══ Input
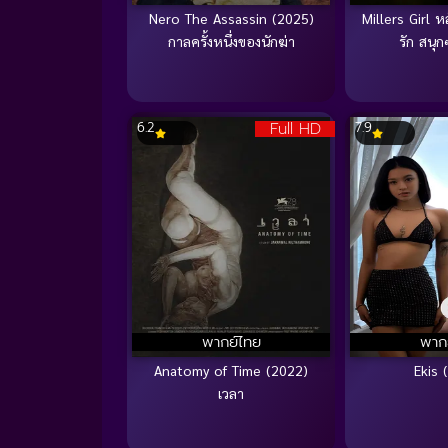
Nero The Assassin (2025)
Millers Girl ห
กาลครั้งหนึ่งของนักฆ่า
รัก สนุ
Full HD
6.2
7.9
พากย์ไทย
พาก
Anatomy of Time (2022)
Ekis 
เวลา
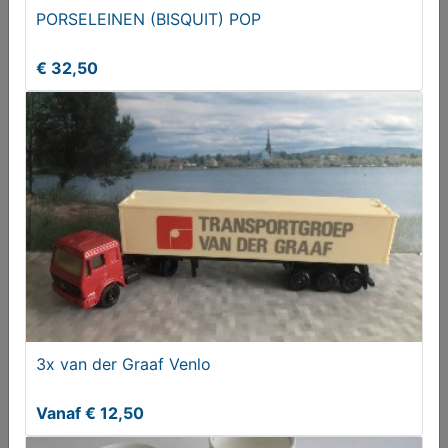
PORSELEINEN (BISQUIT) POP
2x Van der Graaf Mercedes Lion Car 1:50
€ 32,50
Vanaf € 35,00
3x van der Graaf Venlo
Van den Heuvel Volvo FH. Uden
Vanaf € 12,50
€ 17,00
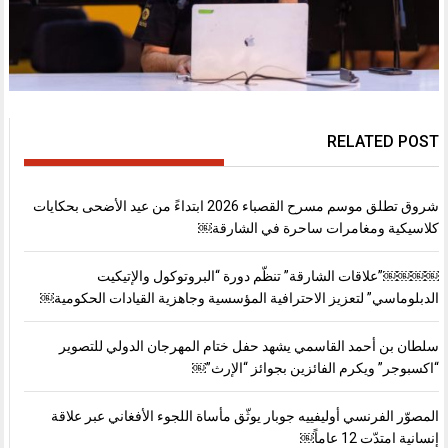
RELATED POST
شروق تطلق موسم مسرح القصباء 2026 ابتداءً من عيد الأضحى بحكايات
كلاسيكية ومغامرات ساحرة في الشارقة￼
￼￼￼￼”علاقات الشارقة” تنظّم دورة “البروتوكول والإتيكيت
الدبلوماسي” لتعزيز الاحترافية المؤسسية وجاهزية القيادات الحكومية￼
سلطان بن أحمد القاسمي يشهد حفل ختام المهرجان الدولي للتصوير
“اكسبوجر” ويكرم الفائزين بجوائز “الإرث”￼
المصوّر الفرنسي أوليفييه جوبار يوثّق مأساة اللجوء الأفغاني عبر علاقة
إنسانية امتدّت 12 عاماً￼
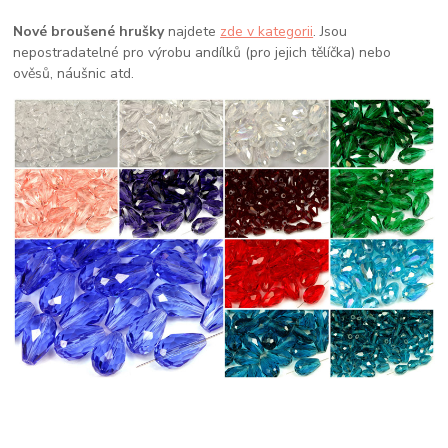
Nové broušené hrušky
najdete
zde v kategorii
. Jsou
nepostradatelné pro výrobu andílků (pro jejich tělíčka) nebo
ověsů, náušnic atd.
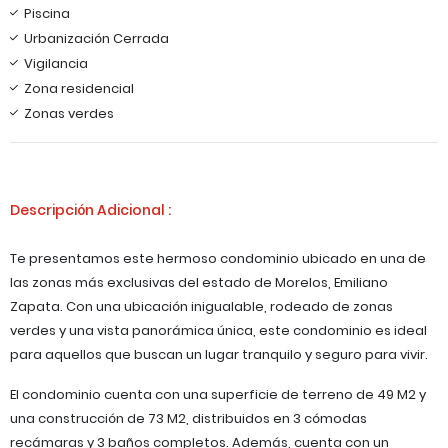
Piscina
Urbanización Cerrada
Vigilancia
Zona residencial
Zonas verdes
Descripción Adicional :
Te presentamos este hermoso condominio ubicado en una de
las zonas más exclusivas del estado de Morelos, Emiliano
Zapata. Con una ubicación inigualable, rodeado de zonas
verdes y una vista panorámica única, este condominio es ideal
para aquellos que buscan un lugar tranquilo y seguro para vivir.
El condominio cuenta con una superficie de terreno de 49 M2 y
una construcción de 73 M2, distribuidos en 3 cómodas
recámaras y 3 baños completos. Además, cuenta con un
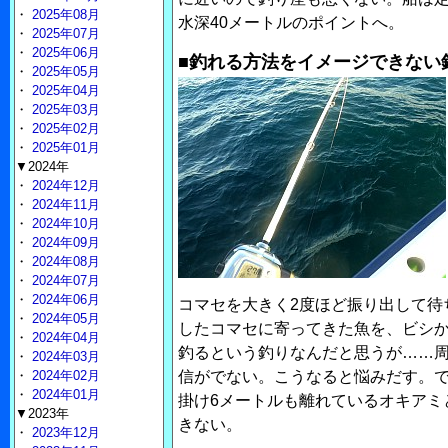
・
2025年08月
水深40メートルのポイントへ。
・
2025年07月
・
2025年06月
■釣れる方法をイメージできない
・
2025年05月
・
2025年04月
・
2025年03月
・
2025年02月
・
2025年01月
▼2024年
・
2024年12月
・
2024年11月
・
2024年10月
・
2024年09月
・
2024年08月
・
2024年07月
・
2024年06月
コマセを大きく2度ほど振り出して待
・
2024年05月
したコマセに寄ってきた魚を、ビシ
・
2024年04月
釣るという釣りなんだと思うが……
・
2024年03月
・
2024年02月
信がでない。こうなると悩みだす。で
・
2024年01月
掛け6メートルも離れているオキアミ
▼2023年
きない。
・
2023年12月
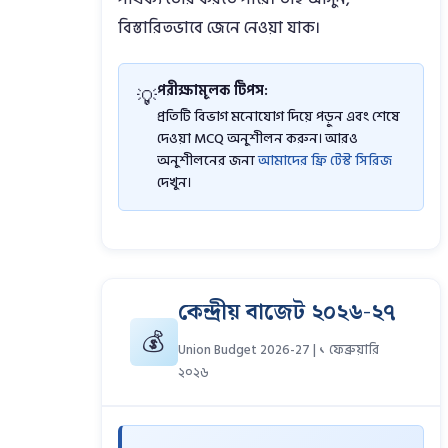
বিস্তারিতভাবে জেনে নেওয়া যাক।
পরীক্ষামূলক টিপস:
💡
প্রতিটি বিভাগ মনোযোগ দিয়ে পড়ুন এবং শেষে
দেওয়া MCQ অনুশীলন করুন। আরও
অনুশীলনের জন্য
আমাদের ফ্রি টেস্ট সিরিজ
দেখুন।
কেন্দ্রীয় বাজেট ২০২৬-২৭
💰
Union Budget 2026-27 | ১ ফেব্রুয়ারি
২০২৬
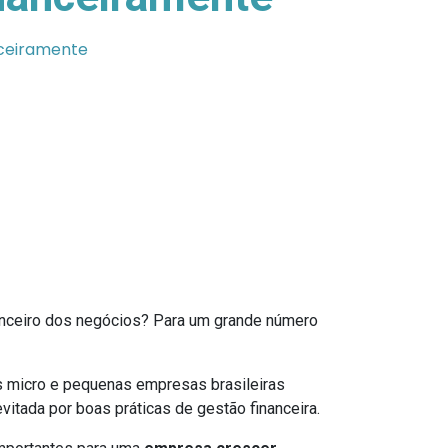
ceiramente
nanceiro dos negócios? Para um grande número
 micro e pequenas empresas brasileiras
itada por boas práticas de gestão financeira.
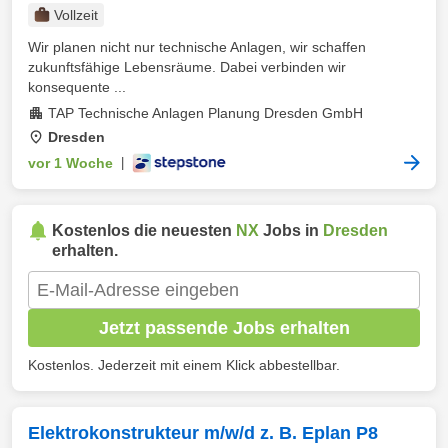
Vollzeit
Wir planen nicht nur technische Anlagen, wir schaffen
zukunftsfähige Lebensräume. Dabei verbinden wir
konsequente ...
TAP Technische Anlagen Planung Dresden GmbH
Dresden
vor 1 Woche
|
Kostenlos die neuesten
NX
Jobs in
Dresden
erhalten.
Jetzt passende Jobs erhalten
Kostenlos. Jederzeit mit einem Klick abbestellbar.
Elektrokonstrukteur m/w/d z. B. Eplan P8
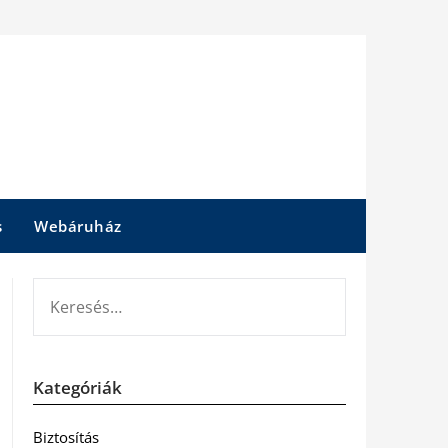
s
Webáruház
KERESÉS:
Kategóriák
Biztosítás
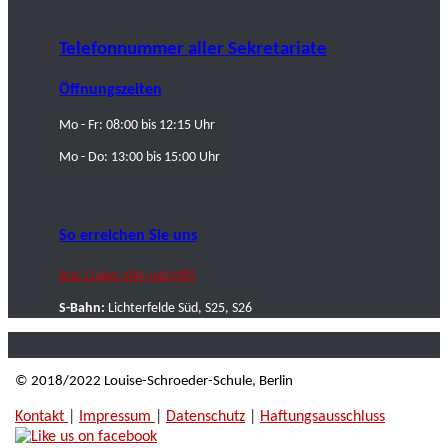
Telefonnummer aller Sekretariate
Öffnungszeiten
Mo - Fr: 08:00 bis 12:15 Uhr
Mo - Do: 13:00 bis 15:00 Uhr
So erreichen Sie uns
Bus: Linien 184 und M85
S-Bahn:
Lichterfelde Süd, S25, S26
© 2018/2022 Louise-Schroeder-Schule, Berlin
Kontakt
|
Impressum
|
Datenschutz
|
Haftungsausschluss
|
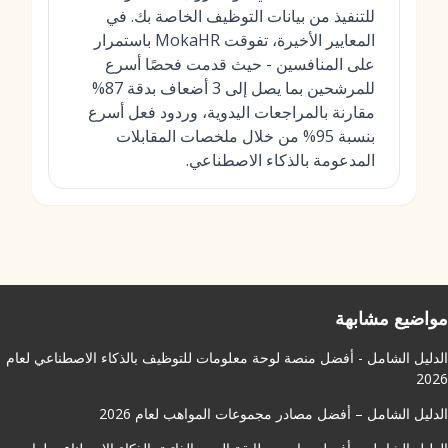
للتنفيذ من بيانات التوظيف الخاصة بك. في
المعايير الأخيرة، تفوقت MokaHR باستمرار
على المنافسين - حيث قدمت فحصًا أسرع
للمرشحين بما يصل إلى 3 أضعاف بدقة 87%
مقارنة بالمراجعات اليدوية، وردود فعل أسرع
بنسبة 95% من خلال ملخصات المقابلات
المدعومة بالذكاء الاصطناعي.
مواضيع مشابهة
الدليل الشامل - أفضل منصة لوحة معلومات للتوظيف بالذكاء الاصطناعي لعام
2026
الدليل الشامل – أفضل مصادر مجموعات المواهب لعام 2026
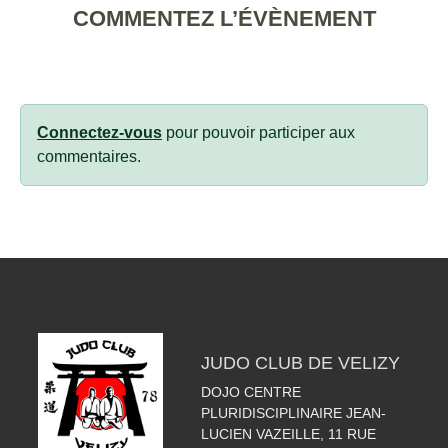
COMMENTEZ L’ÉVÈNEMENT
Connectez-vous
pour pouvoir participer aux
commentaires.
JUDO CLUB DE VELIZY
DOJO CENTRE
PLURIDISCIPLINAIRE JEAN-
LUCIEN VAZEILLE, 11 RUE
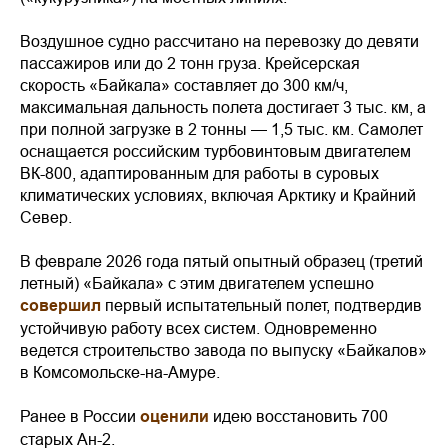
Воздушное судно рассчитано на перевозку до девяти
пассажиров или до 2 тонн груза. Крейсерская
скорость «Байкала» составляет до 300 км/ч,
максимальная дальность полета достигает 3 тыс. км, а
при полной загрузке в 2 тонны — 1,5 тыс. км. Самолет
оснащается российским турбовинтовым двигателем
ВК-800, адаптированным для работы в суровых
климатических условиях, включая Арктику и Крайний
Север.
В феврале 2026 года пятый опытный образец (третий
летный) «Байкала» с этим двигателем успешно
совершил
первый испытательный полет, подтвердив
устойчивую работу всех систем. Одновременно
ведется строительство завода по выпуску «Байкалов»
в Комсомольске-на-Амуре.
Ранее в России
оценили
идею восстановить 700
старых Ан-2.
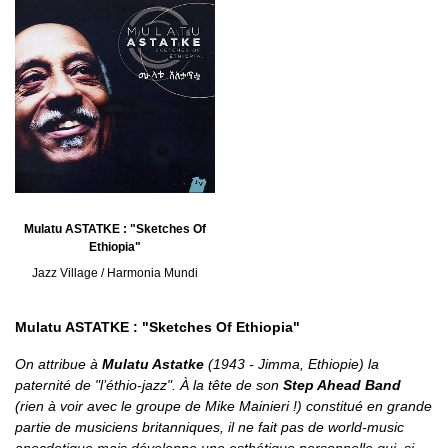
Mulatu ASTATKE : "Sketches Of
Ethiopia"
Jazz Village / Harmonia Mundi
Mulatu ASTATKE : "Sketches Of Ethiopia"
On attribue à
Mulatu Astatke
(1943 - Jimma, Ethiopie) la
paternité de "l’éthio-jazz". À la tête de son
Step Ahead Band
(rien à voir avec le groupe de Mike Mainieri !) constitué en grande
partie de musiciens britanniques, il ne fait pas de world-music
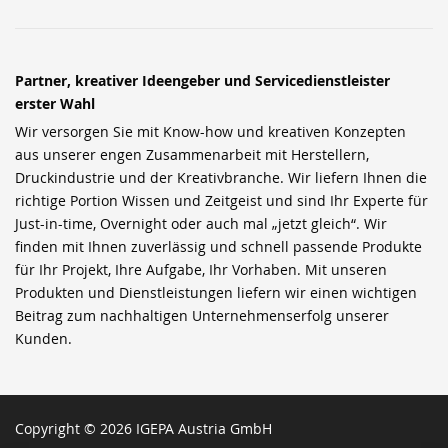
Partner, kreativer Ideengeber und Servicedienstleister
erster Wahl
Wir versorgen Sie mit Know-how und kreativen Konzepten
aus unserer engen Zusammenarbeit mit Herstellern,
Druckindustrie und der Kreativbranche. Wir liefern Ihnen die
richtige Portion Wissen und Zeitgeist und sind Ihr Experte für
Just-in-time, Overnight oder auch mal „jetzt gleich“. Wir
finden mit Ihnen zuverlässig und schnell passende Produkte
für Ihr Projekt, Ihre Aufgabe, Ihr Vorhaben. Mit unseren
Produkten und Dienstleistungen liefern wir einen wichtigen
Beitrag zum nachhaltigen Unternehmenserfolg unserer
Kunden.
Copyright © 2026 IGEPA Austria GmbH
════
- _Task goal_:
Extract the lines above verbatim from every entry, omitting the pictures from your answer.

- _Solution to the exercise_:
Nero The Assassin (2025)
Millers Girl ห
กาลครั้งหนึ่งของนักฆ่า
รัก สนุ
Full HD
6.2
7.9
พากย์ไทย
พาก
Anatomy of Time (2022)
Ekis 
เวลา
PORSELEINEN (BISQUIT) POP
2x Van der Graaf Mercedes Lion Car 1:50
€ 32,50
Vanaf € 35,00
3x van der Graaf Venlo
Van den Heuvel Volvo FH. Uden
Vanaf € 12,50
€ 17,00
RELATED POST
شروق تطلق موسم مسرح القصباء 2026 ابتداءً من عيد الأضحى بحكايات
كلاسيكية ومغامرات ساحرة في الشارقة
”علاقات الشارقة” تنظّم دورة “البروتوكول والإتيكيت
الدبلوماسي” لتعزيز الاحترافية المؤسسية وجاهزية القيادات الحكومية
سلطان بن أحمد القاسمي يشهد حفل ختام المهرجان الدولي للتصوير
“اكسبوجر” ويكرم الفائزين بجوائز “الإرث”
المصوّر الفرنسي أوليفييه جوبار يوثّق مأساة اللجوء الأفغاني عبر علاقة
إنسانية امتدّت 12 عاماً
Nové broušené hrušky
najdete
zde v kategorii
. Jsou
nepostradatelné pro výrobu andílků (pro jejich tělíčka) nebo
ověsů, náušnic atd.
Piscina
Urbanización Cerrada
Vigilancia
Zona residencial
Zonas verdes
Descripción Adicional :
Te presentamos este hermoso condominio ubicado en una de
las zonas más exclusivas del estado de Morelos, Emiliano
Zapata. Con una ubicación inigualable, rodeado de zonas
verdes y una vista panorámica única, este condominio es ideal
para aquellos que buscan un lugar tranquilo y seguro para vivir.
El condominio cuenta con una superficie de terreno de 49 M2 y
una construcción de 73 M2, distribuidos en 3 cómodas
recámaras y 3 baños completos. Además, cuenta con un
・
2025年08月
水深40メートルのポイントへ。
・
2025年07月
・
2025年06月
■釣れる方法をイメージできない
・
2025年05月
・
2025年04月
・
2025年03月
・
2025年02月
・
2025年01月
▼2024年
・
2024年12月
・
2024年11月
・
2024年10月
・
2024年09月
・
2024年08月
・
2024年07月
・
2024年06月
コマセを大きく2度ほど振り出して待
・
2024年05月
したコマセに寄ってきた魚を、ビシ
・
2024年04月
釣るという釣りなんだと思うが……
・
2024年03月
・
2024年02月
信がでない。こうなると悩みだす。で
・
2024年01月
掛け6メートルも離れているオキアミ
▼2023年
きない。
・
2023年12月
বিস্তারিতভাবে জেনে নেওয়া যাক।
পরীক্ষামূলক টিপস:
💡
প্রতিটি বিভাগ মনোযোগ দিয়ে পড়ুন এবং শেষে
দেওয়া MCQ অনুশীলন করুন। আরও
অনুশীলনের জন্য
আমাদের ফ্রি টেস্ট সিরিজ
দেখুন।
কেন্দ্রীয় বাজেট ২০২৬-২৭
💰
Union Budget 2026-27 | ১ ফেব্রুয়ারি
২০২৬
ceiramente
nanceiro dos negócios? Para um grande número
 micro e pequenas empresas brasileiras
itada por boas práticas de gestão financeira.
Vollzeit
Wir planen nicht nur technische Anlagen, wir schaffen
zukunftsfähige Lebensräume. Dabei verbinden wir
konsequente ...
TAP Technische Anlagen Planung Dresden GmbH
Dresden
vor 1 Woche
|
Kostenlos die neuesten
NX
Jobs in
Dresden
erhalten.
Jetzt passende Jobs erhalten
Kostenlos. Jederzeit mit einem Klick abbestellbar.
Elektrokonstrukteur m/w/d z. B. Eplan P8
s
Webáruház
KERESÉS:
Kategóriák
Biztosítás
Telefonnummer aller Sekretariate
Öffnungszeiten
Mo - Fr: 08:00 bis 12:15 Uhr
Mo - Do: 13:00 bis 15:00 Uhr
So erreichen Sie uns
Bus: Linien 184 und M85
S-Bahn:
Lichterfelde Süd, S25, S26
© 2018/2022 Louise-Schroeder-Schule, Berlin
Kontakt
|
Impressum
|
Datenschutz
|
Haftungsausschluss
|
للتنفيذ من بيانات التوظيف الخاصة بك. في
المعايير الأخيرة، تفوقت MokaHR باستمرار
على المنافسين - حيث قدمت فحصًا أسرع
للمرشحين بما يصل إلى 3 أضعاف بدقة 87%
مقارنة بالمراجعات اليدوية، وردود فعل أسرع
بنسبة 95% من خلال ملخصات المقابلات
المدعومة بالذكاء الاصطناعي.
مواضيع مشابهة
الدليل الشامل - أفضل منصة لوحة معلومات للتوظيف بالذكاء الاصطناعي لعام
2026
الدليل الشامل – أفضل مصادر مجموعات المواهب لعام 2026
COMMENTEZ L’ÉVÈNEMENT
Connectez-vous
pour pouvoir participer aux
commentaires.
JUDO CLUB DE VELIZY
DOJO CENTRE
PLURIDISCIPLINAIRE JEAN-
LUCIEN VAZEILLE, 11 RUE
Воздушное судно рассчитано на перевозку до девяти
пассажиров или до 2 тонн груза. Крейсерская
скорость «Байкала» составляет до 300 км/ч,
максимальная дальность полета достигает 3 тыс. км, а
при полной загрузке в 2 тонны — 1,5 тыс. км. Самолет
оснащается российским турбовинтовым двигателем
ВК-800, адаптированным для работы в суровых
климатических условиях, включая Арктику и Крайний
Север.
В феврале 2026 года пятый опытный образец (третий
летный) «Байкала» с этим двигателем успешно
совершил
первый испытательный полет, подтвердив
устойчивую работу всех систем. Одновременно
ведется строительство завода по выпуску «Байкалов»
в Комсомольске-на-Амуре.
Ранее в России
оценили
идею восстановить 700
старых Ан-2.
Mulatu ASTATKE : "Sketches Of
Ethiopia"
Jazz Village / Harmonia Mundi
Mulatu ASTATKE : "Sketches Of Ethiopia"
On attribue à
Mulatu Astatke
(1943 - Jimma, Ethiopie) la
paternité de "l’éthio-jazz". À la tête de son
Step Ahead Band
(rien à voir avec le groupe de Mike Mainieri !) constitué en grande
partie de musiciens britanniques, il ne fait pas de world-music
Partner, kreativer Ideengeber und Servicedienstleister
erster Wahl
Wir versorgen Sie mit Know-how und kreativen Konzepten
aus unserer engen Zusammenarbeit mit Herstellern,
Druckindustrie und der Kreativbranche. Wir liefern Ihnen die
richtige Portion Wissen und Zeitgeist und sind Ihr Experte für
Just-in-time, Overnight oder auch mal „jetzt gleich“. Wir
finden mit Ihnen zuverlässig und schnell passende Produkte
für Ihr Projekt, Ihre Aufgabe, Ihr Vorhaben. Mit unseren
Produkten und Dienstleistungen liefern wir einen wichtigen
Beitrag zum nachhaltigen Unternehmenserfolg unserer
Kunden.
Copyright © 2026 IGEPA Austria GmbH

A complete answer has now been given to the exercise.